2°) ALORS QUE, subsidiairement, l’obligation de sécurité de résultat mise à la charge de l’établissement de soins privé, en matière d’infection nosocomiale, n’exclut pas un partage de responsabilité avec celui dont la faute a concouru à la production du dommage ; qu’en décidant néanmoins qu’à supposer même que le Docteur Y… ait commis une faute, à l’occasion de l’intervention qu’il avait pratiquée sur la personne de Madame D’X…, et que cette faute ait imposé la nouvelle intervention pratiquée au sein de la Clinique JOUVENET, cette faute ne pouvait en toute hypothèse se trouver en relation de cause à effet avec le dommage et conduire à un partage de responsabilité entre le médecin et la Clinique, la Cour d’appel a violé l’article 1147 du Code civil.

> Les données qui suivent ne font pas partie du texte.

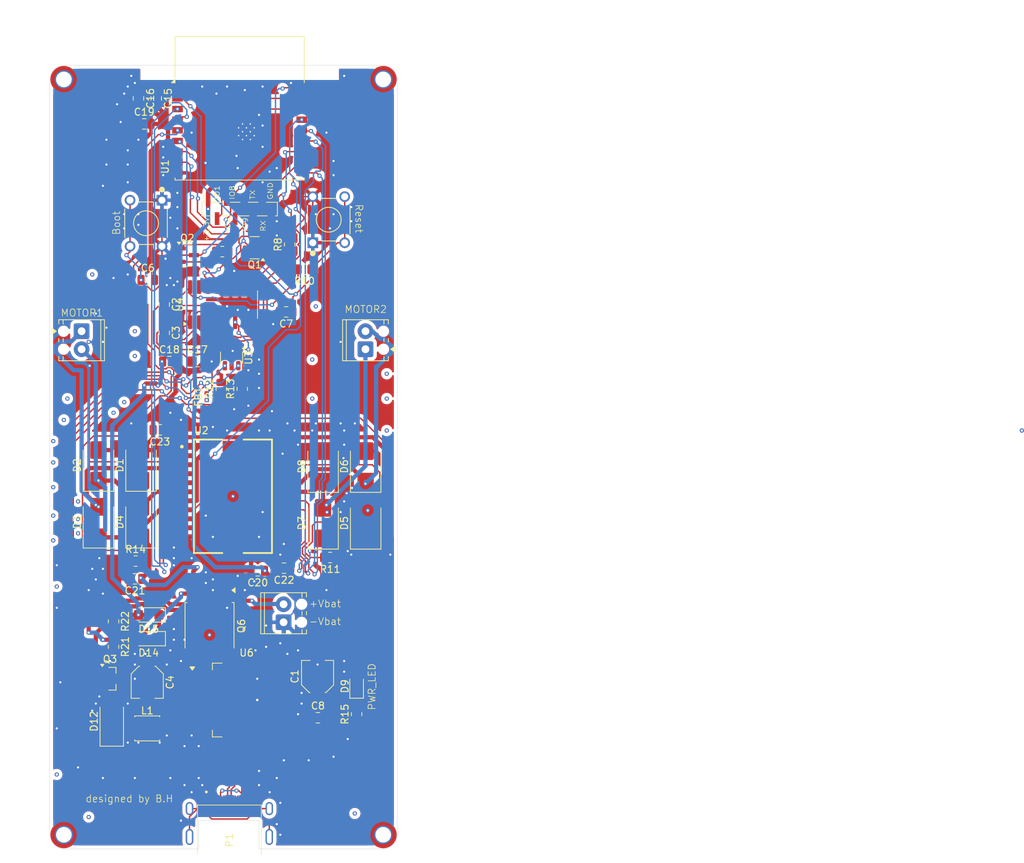
<source format=kicad_pcb>
(kicad_pcb
	(version 20241229)
	(generator "pcbnew")
	(generator_version "9.0")
	(general
		(thickness 1.6)
		(legacy_teardrops no)
	)
	(paper "A4")
	(layers
		(0 "F.Cu" signal)
		(2 "B.Cu" signal)
		(9 "F.Adhes" user "F.Adhesive")
		(11 "B.Adhes" user "B.Adhesive")
		(13 "F.Paste" user)
		(15 "B.Paste" user)
		(5 "F.SilkS" user "F.Silkscreen")
		(7 "B.SilkS" user "B.Silkscreen")
		(1 "F.Mask" user)
		(3 "B.Mask" user)
		(17 "Dwgs.User" user "User.Drawings")
		(19 "Cmts.User" user "User.Comments")
		(21 "Eco1.User" user "User.Eco1")
		(23 "Eco2.User" user "User.Eco2")
		(25 "Edge.Cuts" user)
		(27 "Margin" user)
		(31 "F.CrtYd" user "F.Courtyard")
		(29 "B.CrtYd" user "B.Courtyard")
		(35 "F.Fab" user)
		(33 "B.Fab" user)
		(39 "User.1" user)
		(41 "User.2" user)
		(43 "User.3" user)
		(45 "User.4" user)
	)
	(setup
		(pad_to_mask_clearance 0)
		(allow_soldermask_bridges_in_footprints no)
		(tenting front back)
		(pcbplotparams
			(layerselection 0x00000000_00000000_55555555_5755f5ff)
			(plot_on_all_layers_selection 0x00000000_00000000_00000000_00000000)
			(disableapertmacros no)
			(usegerberextensions no)
			(usegerberattributes yes)
			(usegerberadvancedattributes yes)
			(creategerberjobfile yes)
			(dashed_line_dash_ratio 12.000000)
			(dashed_line_gap_ratio 3.000000)
			(svgprecision 4)
			(plotframeref no)
			(mode 1)
			(useauxorigin no)
			(hpglpennumber 1)
			(hpglpenspeed 20)
			(hpglpendiameter 15.000000)
			(pdf_front_fp_property_popups yes)
			(pdf_back_fp_property_popups yes)
			(pdf_metadata yes)
			(pdf_single_document no)
			(dxfpolygonmode yes)
			(dxfimperialunits yes)
			(dxfusepcbnewfont yes)
			(psnegative no)
			(psa4output no)
			(plot_black_and_white yes)
			(sketchpadsonfab no)
			(plotpadnumbers no)
			(hidednponfab no)
			(sketchdnponfab yes)
			(crossoutdnponfab yes)
			(subtractmaskfromsilk no)
			(outputformat 1)
			(mirror no)
			(drillshape 0)
			(scaleselection 1)
			(outputdirectory "")
		)
	)
	(net 0 "")
	(net 1 "3.3V")
	(net 2 "GND")
	(net 3 "Net-(U4-V3)")
	(net 4 "/BOOT")
	(net 5 "/EN")
	(net 6 "+3.3V")
	(net 7 "VBUS")
	(net 8 "+Vbat")
	(net 9 "Net-(D1-K)")
	(net 10 "Net-(D2-K)")
	(net 11 "Net-(D5-A)")
	(net 12 "Net-(D7-A)")
	(net 13 "/RTS")
	(net 14 "Net-(Q1-B)")
	(net 15 "/DTR")
	(net 16 "Net-(Q2-B)")
	(net 17 "/SENSE_A")
	(net 18 "Net-(P1-CC)")
	(net 19 "Net-(P1-VCONN)")
	(net 20 "Net-(D9-K)")
	(net 21 "/ENA")
	(net 22 "/IN3")
	(net 23 "/GPIO8")
	(net 24 "/IN1")
	(net 25 "/ENB")
	(net 26 "/GPIO2")
	(net 27 "/GPIO9")
	(net 28 "/IN4")
	(net 29 "/IN2")
	(net 30 "/RX_TX")
	(net 31 "/GPIO1")
	(net 32 "/TX_RX")
	(net 33 "Net-(P1-D-)")
	(net 34 "Net-(U4-UD-)")
	(net 35 "Net-(P1-D+)")
	(net 36 "Net-(U4-UD+)")
	(net 37 "unconnected-(U4-NC-Pad7)")
	(net 38 "unconnected-(U4-~{DSR}-Pad10)")
	(net 39 "unconnected-(U4-~{DCD}-Pad12)")
	(net 40 "unconnected-(U4-~{RI}-Pad11)")
	(net 41 "unconnected-(U4-R232-Pad15)")
	(net 42 "unconnected-(U4-~{CTS}-Pad9)")
	(net 43 "unconnected-(U4-NC-Pad8)")
	(net 44 "Net-(FB1-Pad1)")
	(net 45 "Net-(D12-K)")
	(net 46 "unconnected-(U2-NC-Pad18)")
	(net 47 "unconnected-(U2-NC-Pad3)")
	(net 48 "Net-(D14-K)")
	(net 49 "Net-(J4_battery3-Pin_2)")
	(net 50 "Net-(Q3-C)")
	(net 51 "Net-(Q3-B)")
	(net 52 "/SENSE_B")
	(footprint "New_Library:SOIC127P1420X360-20N" (layer "F.Cu") (at 149.325 98.775))
	(footprint "Diode_SMD:D_SMB" (layer "F.Cu") (at 162.025 102.56 90))
	(footprint "New_Library:SW_FSM8JH" (layer "F.Cu") (at 162.825 59.775 90))
	(footprint "Capacitor_SMD:C_0805_2012Metric" (layer "F.Cu") (at 138.515 42.675 -90))
	(footprint "Diode_SMD:D_SMB" (layer "F.Cu") (at 168.025 94.56 90))
	(footprint "Capacitor_SMD:C_0805_2012Metric" (layer "F.Cu") (at 139.635 75.725 -90))
	(footprint "Capacitor_SMD:C_0805_2012Metric" (layer "F.Cu") (at 136.825 46.275))
	(footprint "Resistor_SMD:R_0805_2012Metric" (layer "F.Cu") (at 147.685 83.6375 90))
	(footprint "Diode_SMD:D_SMB" (layer "F.Cu") (at 136.375 102.41 90))
	(footprint "Resistor_SMD:R_0805_2012Metric" (layer "F.Cu") (at 157.325 63.275 90))
	(footprint "Capacitor_SMD:C_0805_2012Metric" (layer "F.Cu") (at 137.325 68.275))
	(footprint "Capacitor_SMD:C_0805_2012Metric" (layer "F.Cu") (at 156.525 108.91 180))
	(footprint "Diode_SMD:D_SMA" (layer "F.Cu") (at 132.25 130.5 90))
	(footprint "MountingHole:MountingHole_2.2mm_M2_DIN965_Pad_TopOnly" (layer "F.Cu") (at 170.5 40))
	(footprint "MountingHole:MountingHole_2.2mm_M2_DIN965_Pad_TopOnly" (layer "F.Cu") (at 125.5 40))
	(footprint "Resistor_SMD:R_0805_2012Metric" (layer "F.Cu") (at 166.75 129.5 90))
	(footprint "Capacitor_SMD:C_Elec_4x5.4" (layer "F.Cu") (at 137.25 125 -90))
	(footprint "Capacitor_SMD:C_0805_2012Metric" (layer "F.Cu") (at 136.015 42.675 -90))
	(footprint "Package_TO_SOT_SMD:SOT-23" (layer "F.Cu") (at 152.3875 63.725 180))
	(footprint "Diode_SMD:D_SMB" (layer "F.Cu") (at 168.025 102.56 90))
	(footprint "Capacitor_SMD:C_0805_2012Metric" (layer "F.Cu") (at 139.635 71.725 -90))
	(footprint "TerminalBlock_Phoenix:TerminalBlock_Phoenix_MPT-0,5-2-2.54_1x02_P2.54mm_Horizontal" (layer "F.Cu") (at 168 78.04 90))
	(footprint "Diode_SMD:D_SMF" (layer "F.Cu") (at 137.45 118.85 180))
	(footprint "New_Library:SW_FSM8JH" (layer "F.Cu") (at 137.075 60.275 -90))
	(footprint "Resistor_SMD:R_0805_2012Metric" (layer "F.Cu") (at 135.6125 107.91))
	(footprint "Package_TO_SOT_SMD:SOT-23-6" (layer "F.Cu") (at 149.135 79.225 -90))
	(footprint "Connector_PinSocket_1.27mm:PinSocket_1x08_P1.27mm_Vertical_SMD_Pin1Right" (layer "F.Cu") (at 150.27 58.275 90))
	(footprint "Diode_SMD:D_SMB" (layer "F.Cu") (at 130.375 94.41 90))
	(footprint "MountingHole:MountingHole_2.2mm_M2_DIN965_Pad_TopOnly" (layer "F.Cu") (at 125.5 146.5))
	(footprint "MountingHole:MountingHole_2.2mm_M2_DIN965_Pad_TopOnly"
		(layer "F.Cu")
		(uuid "77025d0c-4c18-419c-976a-246ba3141d64")
		(at 170.5 146.5)
		(descr "Mounting Hole 2.2mm, M2, DIN965")
		(tags "mounting hole 2.2mm m2 din965")
		(property "Reference" "H4"
			(at 0 -2.9 0)
			(layer "F.SilkS")
			(hide yes)
			(uuid "f963b171-2bbc-4ace-af1e-0f08ba7d6f04")
			(effects
				(font
					(size 1 1)
					(thickness 0.15)
				)
			)
		)
		(property "Value" "MountingHole"
			(at 0 2.9 0)
			(layer "F.Fab")
			(uuid "f71682ee-2c2b-4eb0-8329-d6dffcdbff04")
			(effects
				(font
					(size 1 1)
					(thickness 0.15)
				)
			)
		)
		(property "Datasheet" ""
			(at 0 0 0)
			(unlocked yes)
			(layer "F.Fab")
			(hide yes)
			(uuid "60bf8165-d803-4615-a44d-1ccf6ea66c83")
			(effects
				(font
					(size 1.27 1.27)
					(thickness 0.15)
				)
			)
		)
		(property "Description" "Mounting Hole without connection"
			(at 0 0 0)
			(unlocked yes)
			(layer "F.Fab")
			(hide yes)
			(uuid "b8cc6582-fd45-442c-852b-02469f1b166e")
			(effects
				(font
					(size 1.27 1.27)
					(thickness 0.15)
				)
			)
		)
		(property ki_fp_filters "MountingHole*")
		(path "/21c5c143-d8e5-4d3a-8389-42e8e9b67917")
		(sheetname "/")
		(sheetfile "pcb_suiveur.kicad_sch")
		(attr exclude_from_pos_files exclude_from_bom)
		(fp_circle
			(center 0 0)
			(end 1.9 0)
			(stroke
				(width 0.15)
				(type solid)
			)
			(fill no)
			(layer "Cmts.User")
			(uuid "6c874bac-9543-4291-8e84-6e85710229c5")
		)
		(fp_circle
			(center 0 0)
			(end 2.15 0)
			(stroke
				(width 0.05)
				(type solid)
			)
			(fill no)
			(layer "F.CrtYd")
			(uuid "c48743cf-f1aa-4347-b5ab-9b7a77343553")
		)
		(fp_text user "${REFERENCE}"
			(at 0 0 
... [802646 chars truncated]
</source>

SECOND MOYEN DE CASSATION (subsidiaire) 

IL EST FAIT GRIEF à l’arrêt attaqué d’avoir condamné la Société Clinique JOUVENET et LE SOU MEDICAL à payer à Mademoiselle Sophie D’X…, prise en sa qualité d’héritière de Madame Francine D’X…, la somme de 461. 289, 06 € en réparation du préjudice subi par celle-ci, déduction faite des prestations versées par les tiers payeurs ; 

AUX MOTIFS QUE ce poste de préjudice s’entend comme la « réduction définitive du potentiel physique, psychologique ou intellectuel résultant de l’atteinte à l’intégrité anatomophysiologique médicalement constatable donc appréciable par un examen clinique approprié complété par l’étude des examens complémentaires produits, à laquelle s’ajoutent les phénomènes douloureux et les répercussions psychologiques normalement liées à l’atteinte séquellaire décrite ainsi que les conséquences habituellement et objectivement liées à cette atteinte dans la vie de tous les jours », que les experts en ont fixé le taux à 30 %, qu’il convient de fixer l’indemnisation de ce poste de préjudice à la somme de 46. 800 euros ; 

ALORS QUE les héritiers de la victime ne peuvent obtenir l’indemnisation des préjudices personnels qui auraient été subis par celle-ci pour la période postérieure à son décès ; qu’en s’abstenant d’indiquer la période qu’elle a retenue pour fixer le montant de l’indemnité due au titre du déficit fonctionnel permanent subi par Madame D’X…, la Cour d’appel, qui n’a pas mis la Cour de cassation en mesure de s’assurer qu’elle n’a pas alloué une indemnité au titre de la période postérieure au décès, a privé sa décision de base légale au regard de l’article 1147 du Code civil.